#### Page extract ####

What are you working on now?

I’m working on my third novel, set in an entirely different era and place—neither of which I’m going to disclose at this point, in the event somebody decides to hold me to it.

 


DISCUSSION QUESTIONS
  • Of Esther Lipshitz, a New York Times reviewer has written, “Not since Sophie Portnoy has there been a Jewish mother from quite the same place in hell.” Do you agree or disagree? Is Esther a good mother, a bad mother, or somewhere in between? What is the stereotype of the typical “Jewish mother,” and does Esther stray from this stereotype or adhere to it?
     
  • Do you like the character of Esther? Why or why not? Do you think characters must be “likeable” in order for them to be compelling in stories?
     
  • Why do you think Esther clings to the image of Charles Lindbergh when she reads about him in the newspaper after his 1927 flight? What might Lindbergh represent to an immigrant woman like Esther, and why would she want to claim him as her lost son? How does Lindbergh represent America to the rest of the world?
     
  • How would you respond to losing your child and never learning what really happened to him or her? Are there any unresolved mysteries from your family history that will remain forever unanswered?
     
  • What role does faith play in the Lipshitz lineage? The Jewish religion seems to diminish throughout the generations. Why do you think this happens?
     
  • Many characters in the novel experience a change of identity—some more radical than others. What are some of the specific changes in identity that Esther, Avi, Ben, Miriam, and T experience? What about Lindbergh, especially during the years leading up to World War II?

####

Exercise requirements:
1. According to the reading guide, why does the writer decline to reveal the era and place of the third novel?
2. Return the passage of the reading guide that opens with the words containing "I’m working on" and closes with "hold me to it.".
3. Resume the reading guide on the Lipshitz novel from the point where it stops.

#### Provided records ####

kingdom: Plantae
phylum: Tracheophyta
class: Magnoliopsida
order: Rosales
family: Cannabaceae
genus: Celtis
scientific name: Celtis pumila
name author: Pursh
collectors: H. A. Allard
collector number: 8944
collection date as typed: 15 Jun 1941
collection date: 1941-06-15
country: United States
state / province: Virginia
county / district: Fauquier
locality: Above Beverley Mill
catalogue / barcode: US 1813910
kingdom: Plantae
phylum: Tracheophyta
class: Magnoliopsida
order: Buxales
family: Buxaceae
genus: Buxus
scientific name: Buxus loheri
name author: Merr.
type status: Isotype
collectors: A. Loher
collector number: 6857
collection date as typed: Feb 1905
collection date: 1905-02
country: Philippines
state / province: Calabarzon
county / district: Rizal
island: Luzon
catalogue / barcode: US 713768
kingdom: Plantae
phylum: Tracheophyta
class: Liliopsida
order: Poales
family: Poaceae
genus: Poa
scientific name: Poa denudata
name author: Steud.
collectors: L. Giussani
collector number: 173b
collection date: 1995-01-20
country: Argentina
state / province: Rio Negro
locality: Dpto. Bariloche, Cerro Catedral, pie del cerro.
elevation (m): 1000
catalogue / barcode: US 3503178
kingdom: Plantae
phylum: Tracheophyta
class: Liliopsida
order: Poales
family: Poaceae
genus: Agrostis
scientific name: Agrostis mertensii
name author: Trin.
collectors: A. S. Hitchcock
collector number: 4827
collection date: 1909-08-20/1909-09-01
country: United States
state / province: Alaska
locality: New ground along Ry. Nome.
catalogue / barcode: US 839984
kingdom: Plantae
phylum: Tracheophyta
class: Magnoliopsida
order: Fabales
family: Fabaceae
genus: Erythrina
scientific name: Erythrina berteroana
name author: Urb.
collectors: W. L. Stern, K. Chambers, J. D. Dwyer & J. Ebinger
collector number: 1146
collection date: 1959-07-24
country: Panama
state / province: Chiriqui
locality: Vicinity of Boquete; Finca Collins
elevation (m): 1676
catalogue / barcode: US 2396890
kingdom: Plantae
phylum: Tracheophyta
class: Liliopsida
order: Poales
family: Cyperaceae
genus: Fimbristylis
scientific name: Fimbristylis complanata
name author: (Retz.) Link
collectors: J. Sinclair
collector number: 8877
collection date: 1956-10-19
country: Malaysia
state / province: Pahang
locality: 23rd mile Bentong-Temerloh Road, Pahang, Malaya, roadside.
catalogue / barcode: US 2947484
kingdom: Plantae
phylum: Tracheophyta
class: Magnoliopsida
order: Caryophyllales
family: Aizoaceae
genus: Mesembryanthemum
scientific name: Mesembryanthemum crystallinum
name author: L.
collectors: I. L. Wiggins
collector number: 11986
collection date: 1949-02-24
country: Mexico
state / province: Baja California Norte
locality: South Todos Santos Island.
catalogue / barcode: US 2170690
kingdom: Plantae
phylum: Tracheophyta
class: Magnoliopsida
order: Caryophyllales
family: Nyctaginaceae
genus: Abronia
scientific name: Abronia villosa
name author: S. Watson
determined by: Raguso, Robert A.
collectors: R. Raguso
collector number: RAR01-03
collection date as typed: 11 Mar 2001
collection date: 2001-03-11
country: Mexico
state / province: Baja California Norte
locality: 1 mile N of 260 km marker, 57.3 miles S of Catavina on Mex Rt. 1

####

Answers per task:
1. The writer keeps the era and place of the third novel secret in case somebody decides to hold the writer to them. Revealing them now would create a commitment the writer prefers not to make.

2.
I’m working on my third novel, set in an entirely different era and place—neither of which I’m going to disclose at this point, in the event somebody decides to hold me to it.

3.
  • What do you think about the change in point of view in the second part of the book? What about the insertion of newspaper articles, telegrams, letters, and photographs throughout the narrative? Why do you think the author chose to structure the novel in this way? How might the novel have been different if it had maintained the same point of view throughout, or did not include these meta–textual elements?
     
  • How do the effects of violence, persecution, loneliness, and loss get passed down or repeated throughout the four generations of Lipshitzes?
     
  • Years removed from the Russian pogroms, the last living Lipshitz, T Cooper, appropriates the persona of a hip–hop artist who raps about violence, anger, and family. Why do you think T gravitates toward Eminem?
     
  • The author’s grandmother lost a brother when their family landed at Ellis Island—much in the same way Reuven Lipshitz is lost when Hersh and Esther Lipshitz immigrate to America in Lipshitz Six, or Two Angry Blondes. There are other seemingly autobiographical “facts” sprinkled throughout the novel, including the character named T Cooper in the contemporary section of the novel. Does it change your experience of a book when you believe that parts of the story you’re reading are “true”? If so, how? And if not, why not?
     
  • Why do you think the author T Cooper chose to give one of the protagonists of the novel the same name? Does this decision affect how you read the story? Would the experience of reading Lipshitz Six, or Two Angry Blondes be different if this character had another name?
     
  • How is the character T Cooper’s passing as another gender similar to the immigrant experience of living within two cultures? How is it different?
     
  • The novel opens with the quintessential American dream of a family’s coming to America in search of religious freedom and economic opportunity. Most members of the Lipshitz family, in addition to Lindbergh and Eminem, are similarly pursuing an “American dream.” How has the American dream changed over the decades, especially as it is represented in Lipshitz Six, or Two Angry Blondes?
     
  • What do you think Lipshitz Six, or Two Angry Blondes says about fame in American society in the 20th century and on the brink of the 21st?
     
  • Do you think the ending of the novel is hopeful?